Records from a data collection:

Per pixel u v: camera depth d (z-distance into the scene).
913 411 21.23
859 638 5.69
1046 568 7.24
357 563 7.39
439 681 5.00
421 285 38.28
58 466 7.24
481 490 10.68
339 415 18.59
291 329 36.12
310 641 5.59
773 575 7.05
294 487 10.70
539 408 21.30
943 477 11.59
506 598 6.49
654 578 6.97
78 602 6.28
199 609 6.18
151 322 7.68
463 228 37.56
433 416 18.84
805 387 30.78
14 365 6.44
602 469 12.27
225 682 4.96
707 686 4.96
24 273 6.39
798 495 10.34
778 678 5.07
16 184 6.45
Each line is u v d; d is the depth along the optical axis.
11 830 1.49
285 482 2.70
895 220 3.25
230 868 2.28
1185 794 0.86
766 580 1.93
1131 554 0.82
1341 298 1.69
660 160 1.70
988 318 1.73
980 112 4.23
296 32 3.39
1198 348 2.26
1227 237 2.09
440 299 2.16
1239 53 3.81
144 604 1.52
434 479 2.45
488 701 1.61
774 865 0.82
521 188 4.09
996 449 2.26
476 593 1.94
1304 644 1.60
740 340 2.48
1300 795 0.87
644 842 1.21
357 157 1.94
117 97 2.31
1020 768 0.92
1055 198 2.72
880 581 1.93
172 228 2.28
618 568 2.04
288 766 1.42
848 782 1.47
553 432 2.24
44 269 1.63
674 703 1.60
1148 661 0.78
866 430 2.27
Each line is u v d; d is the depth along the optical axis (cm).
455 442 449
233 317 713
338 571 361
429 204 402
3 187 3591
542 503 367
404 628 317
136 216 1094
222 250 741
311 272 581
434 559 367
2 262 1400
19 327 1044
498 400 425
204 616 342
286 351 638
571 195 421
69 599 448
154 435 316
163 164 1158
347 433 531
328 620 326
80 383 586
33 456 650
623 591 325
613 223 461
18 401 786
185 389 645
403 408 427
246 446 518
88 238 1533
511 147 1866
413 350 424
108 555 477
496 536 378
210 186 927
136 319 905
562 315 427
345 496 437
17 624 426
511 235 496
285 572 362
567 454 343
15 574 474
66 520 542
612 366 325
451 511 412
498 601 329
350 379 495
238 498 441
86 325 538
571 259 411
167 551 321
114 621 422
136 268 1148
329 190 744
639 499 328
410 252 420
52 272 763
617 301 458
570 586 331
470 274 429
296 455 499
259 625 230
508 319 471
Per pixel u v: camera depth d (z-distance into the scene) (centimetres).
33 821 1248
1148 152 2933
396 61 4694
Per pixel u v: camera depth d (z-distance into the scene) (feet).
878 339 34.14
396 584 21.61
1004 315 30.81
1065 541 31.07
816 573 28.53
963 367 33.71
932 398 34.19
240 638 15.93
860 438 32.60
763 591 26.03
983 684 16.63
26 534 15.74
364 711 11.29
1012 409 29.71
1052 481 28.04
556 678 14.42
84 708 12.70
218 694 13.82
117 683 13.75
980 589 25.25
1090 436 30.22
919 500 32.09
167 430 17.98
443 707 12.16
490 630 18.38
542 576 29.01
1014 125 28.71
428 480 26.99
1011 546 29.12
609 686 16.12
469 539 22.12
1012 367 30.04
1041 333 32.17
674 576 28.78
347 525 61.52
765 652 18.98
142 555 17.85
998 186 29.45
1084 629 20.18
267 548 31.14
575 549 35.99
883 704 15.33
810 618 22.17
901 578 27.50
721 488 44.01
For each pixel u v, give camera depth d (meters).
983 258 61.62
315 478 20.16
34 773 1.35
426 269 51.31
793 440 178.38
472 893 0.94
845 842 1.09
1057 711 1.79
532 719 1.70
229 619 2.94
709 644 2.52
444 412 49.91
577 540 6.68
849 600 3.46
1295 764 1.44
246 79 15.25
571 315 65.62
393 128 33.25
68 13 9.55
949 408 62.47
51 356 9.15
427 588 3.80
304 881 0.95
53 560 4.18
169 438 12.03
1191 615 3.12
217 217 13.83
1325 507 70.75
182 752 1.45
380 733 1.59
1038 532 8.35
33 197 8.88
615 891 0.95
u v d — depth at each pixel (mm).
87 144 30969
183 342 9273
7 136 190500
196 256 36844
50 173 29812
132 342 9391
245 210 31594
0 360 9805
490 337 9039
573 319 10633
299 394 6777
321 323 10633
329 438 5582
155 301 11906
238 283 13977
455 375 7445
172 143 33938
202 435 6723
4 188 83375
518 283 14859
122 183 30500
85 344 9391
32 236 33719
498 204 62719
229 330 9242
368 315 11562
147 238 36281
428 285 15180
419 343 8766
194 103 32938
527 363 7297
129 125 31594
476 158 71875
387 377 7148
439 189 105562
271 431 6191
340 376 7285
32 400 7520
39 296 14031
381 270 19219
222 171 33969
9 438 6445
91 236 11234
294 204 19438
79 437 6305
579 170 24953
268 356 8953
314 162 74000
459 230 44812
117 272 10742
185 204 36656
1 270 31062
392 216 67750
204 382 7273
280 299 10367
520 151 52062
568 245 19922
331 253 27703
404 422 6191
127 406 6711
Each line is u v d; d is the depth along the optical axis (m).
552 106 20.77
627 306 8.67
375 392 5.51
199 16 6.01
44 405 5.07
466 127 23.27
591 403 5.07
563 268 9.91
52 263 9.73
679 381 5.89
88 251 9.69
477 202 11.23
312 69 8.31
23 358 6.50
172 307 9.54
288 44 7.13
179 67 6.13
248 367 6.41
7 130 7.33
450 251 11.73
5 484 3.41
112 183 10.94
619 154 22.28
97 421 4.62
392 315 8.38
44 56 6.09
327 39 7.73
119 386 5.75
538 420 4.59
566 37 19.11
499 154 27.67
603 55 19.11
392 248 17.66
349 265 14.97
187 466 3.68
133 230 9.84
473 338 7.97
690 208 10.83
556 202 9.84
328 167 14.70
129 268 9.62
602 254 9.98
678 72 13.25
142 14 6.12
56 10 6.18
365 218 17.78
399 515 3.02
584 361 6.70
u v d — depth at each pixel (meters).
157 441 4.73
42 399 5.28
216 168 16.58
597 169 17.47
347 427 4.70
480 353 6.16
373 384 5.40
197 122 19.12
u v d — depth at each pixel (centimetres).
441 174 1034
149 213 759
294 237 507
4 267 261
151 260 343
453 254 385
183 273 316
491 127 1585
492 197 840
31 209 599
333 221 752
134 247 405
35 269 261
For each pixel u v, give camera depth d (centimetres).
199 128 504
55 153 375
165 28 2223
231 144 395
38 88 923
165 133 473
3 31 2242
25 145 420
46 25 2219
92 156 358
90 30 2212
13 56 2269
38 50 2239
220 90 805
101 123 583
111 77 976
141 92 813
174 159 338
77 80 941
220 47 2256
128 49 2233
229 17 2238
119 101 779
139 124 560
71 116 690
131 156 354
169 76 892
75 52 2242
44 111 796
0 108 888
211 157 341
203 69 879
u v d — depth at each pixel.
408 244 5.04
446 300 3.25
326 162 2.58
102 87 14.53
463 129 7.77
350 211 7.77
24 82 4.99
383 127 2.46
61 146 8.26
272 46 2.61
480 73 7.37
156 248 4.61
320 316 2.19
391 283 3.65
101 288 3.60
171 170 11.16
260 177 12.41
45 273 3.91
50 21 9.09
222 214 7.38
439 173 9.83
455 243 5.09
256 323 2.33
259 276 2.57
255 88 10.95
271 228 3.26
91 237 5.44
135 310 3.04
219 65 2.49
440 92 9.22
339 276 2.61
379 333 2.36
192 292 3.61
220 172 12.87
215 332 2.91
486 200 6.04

Brief: Repeat exactly the lines from the first line of the records above through the line containing "225 682 4.96", both included, and nothing else.

Answer to the exercise:
Per pixel u v: camera depth d (z-distance into the scene).
913 411 21.23
859 638 5.69
1046 568 7.24
357 563 7.39
439 681 5.00
421 285 38.28
58 466 7.24
481 490 10.68
339 415 18.59
291 329 36.12
310 641 5.59
773 575 7.05
294 487 10.70
539 408 21.30
943 477 11.59
506 598 6.49
654 578 6.97
78 602 6.28
199 609 6.18
151 322 7.68
463 228 37.56
433 416 18.84
805 387 30.78
14 365 6.44
602 469 12.27
225 682 4.96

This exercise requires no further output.